Seit drei Jahren haben wir das in unseren Alltag eingebettet. Das Wissen, dass es ihn nicht erwischen darf, weil er eine Autoimmunerkrankung hat, die unter anderem seine Lunge betrifft. Eine Autoimmunerkrankung, die es selten gibt und noch seltener in der Form, die er hat. Wir haben immer alles gemacht, um uns nicht anzustecken. Immer, immer, immer. Ich habe nie die Abkürzung genommen – „Ach komm, schnell mal die Maske lupfen, um was zu trinken/zu essen/für alle gut hörbar im Raum zu sprechen.“, die Maske vorne anfassen, die Maske mehrfach verwenden, mich von Blicken, Sprüchen, Pseudowissen und Halbwahrheiten schuckig machen lassen und gar nicht erst eine aufsetzen.
Ich habe meine Kollektivis in den vergangenen drei Jahren fünf oder sechs Mal getroffen. Im Hochsommer. Draußen. Getestet. Mit Maske, wenn Zweifel waren.
Jeder Außentermin, jede Reise war sehr gut vorbereitet. Immer getestet, immer maskiert, wo es nötig war. Immer sind wir diese teure, und vor allem im letzten halben Jahr oft auch herablassend belächelte Extrameile gelaufen.

„Ist es jetzt also soweit?“, dachte ich abends im Bett, die Hunde wie eine Flauschbastion an meinem Körper entlang liegend. „Ist das jetzt der Anfang vom Ende? Sollte ich mich anstecken, damit ich wenigstens ohne Tüddelüt bei ihm sein kann, wenn es ihm nicht gut geht? Was, wenn er nicht aushalten kann, dass ich mich um ihn kümmere? Kann ich das verpacken? Was, wenn er über Nacht erstickt und ich finde ihn? Was, wenn wir die letzten drei Jahre mit diesem ganzen Extrashit verbracht haben, aber uns eigentlich hätten noch mehr lieben müssen? Noch mehr ineinander verflechten, miteinander verwachsen müssen?“
NakNak*, deren Demenz nun nicht mehr zu übersehen ist, hob zum tausendsten Mal an dem Abend den Kopf, um ins Leere zu starren und den Versuch zu machen, ihren arthritischen Körper aufzurichten. Die nächste Konfrontation mit Sterblichkeit. Die nächste Erinnerung daran, dass es keine Extrameile um den Tod herum gibt.

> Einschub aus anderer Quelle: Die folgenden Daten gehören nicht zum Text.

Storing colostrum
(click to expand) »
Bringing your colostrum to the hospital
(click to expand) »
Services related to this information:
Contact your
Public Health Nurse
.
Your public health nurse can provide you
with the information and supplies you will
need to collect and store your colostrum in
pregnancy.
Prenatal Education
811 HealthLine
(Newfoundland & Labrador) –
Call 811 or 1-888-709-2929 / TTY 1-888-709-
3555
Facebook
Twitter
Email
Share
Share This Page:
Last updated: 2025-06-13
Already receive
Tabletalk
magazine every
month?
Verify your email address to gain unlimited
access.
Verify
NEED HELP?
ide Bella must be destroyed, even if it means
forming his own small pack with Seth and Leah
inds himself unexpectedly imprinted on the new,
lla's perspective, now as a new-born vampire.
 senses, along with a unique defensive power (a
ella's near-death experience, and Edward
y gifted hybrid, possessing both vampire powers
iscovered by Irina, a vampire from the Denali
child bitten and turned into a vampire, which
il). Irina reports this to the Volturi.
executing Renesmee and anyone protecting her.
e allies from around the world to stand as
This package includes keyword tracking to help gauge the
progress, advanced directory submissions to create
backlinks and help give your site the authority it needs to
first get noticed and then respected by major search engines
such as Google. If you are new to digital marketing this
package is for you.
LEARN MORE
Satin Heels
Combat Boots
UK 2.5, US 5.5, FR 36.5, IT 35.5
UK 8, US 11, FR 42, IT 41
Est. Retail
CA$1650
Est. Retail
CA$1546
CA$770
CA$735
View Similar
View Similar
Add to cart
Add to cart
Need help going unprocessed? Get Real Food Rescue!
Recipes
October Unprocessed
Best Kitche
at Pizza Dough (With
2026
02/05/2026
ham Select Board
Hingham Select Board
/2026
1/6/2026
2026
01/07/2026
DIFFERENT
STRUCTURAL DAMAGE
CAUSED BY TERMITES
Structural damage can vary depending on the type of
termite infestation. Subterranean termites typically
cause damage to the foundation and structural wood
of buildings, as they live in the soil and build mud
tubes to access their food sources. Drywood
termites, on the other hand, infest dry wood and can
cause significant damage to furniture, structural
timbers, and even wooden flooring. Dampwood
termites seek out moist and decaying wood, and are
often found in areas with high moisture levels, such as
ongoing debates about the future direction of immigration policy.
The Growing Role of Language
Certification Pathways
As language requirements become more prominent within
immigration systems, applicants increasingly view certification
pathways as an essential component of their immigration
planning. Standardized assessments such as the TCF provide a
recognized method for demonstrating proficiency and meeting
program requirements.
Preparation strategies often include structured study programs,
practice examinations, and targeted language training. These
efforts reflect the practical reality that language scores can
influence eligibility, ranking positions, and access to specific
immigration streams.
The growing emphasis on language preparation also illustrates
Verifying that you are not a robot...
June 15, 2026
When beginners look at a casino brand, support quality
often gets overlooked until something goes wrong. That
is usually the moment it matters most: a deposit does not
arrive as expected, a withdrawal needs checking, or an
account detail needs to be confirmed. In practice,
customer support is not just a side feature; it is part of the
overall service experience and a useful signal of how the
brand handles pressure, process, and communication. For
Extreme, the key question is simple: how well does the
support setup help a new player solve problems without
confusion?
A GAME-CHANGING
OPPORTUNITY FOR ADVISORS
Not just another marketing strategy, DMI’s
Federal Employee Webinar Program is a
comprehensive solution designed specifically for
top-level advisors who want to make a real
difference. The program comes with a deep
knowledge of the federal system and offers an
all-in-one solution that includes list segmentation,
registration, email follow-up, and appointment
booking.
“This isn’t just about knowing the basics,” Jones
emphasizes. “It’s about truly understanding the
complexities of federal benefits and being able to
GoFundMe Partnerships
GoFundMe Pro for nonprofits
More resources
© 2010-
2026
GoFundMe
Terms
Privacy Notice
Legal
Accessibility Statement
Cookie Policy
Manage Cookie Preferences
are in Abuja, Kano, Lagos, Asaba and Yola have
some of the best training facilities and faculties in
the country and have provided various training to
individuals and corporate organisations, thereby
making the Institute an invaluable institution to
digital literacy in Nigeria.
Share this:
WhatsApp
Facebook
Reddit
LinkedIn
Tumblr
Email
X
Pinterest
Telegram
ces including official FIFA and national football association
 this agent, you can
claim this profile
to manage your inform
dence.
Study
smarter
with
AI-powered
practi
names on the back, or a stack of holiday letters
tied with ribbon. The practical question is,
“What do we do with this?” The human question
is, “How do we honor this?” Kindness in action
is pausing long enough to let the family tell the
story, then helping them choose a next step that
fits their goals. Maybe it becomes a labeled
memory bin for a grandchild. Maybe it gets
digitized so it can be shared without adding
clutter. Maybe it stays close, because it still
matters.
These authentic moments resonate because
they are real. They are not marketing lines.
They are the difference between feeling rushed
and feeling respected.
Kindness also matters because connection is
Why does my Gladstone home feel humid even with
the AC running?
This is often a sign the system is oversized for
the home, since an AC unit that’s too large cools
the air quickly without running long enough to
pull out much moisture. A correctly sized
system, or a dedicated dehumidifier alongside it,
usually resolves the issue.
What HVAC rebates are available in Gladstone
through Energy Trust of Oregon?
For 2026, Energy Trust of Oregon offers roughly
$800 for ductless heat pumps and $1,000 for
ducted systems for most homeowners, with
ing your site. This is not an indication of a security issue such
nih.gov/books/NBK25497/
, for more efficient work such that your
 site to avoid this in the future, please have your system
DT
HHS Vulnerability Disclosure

Eine lange schwierige Nacht später bin ich auch positiv.
Meine Arbeitsunfähigkeitsbescheinigung kann ich in der Praxis abholen. Die ist 14 km von hier. Ich habe Fieber und dicht unter der Oberfläche brodelnde Kinderinnens, wegen des triggernden Druckgefühls in der Brust und der Lage im Mund-Rachenbereich. Einen Scheiß werde ich irgendwo, irgendwas abholen.
Ich habe gerade ganz andere Extrameilen vor mir.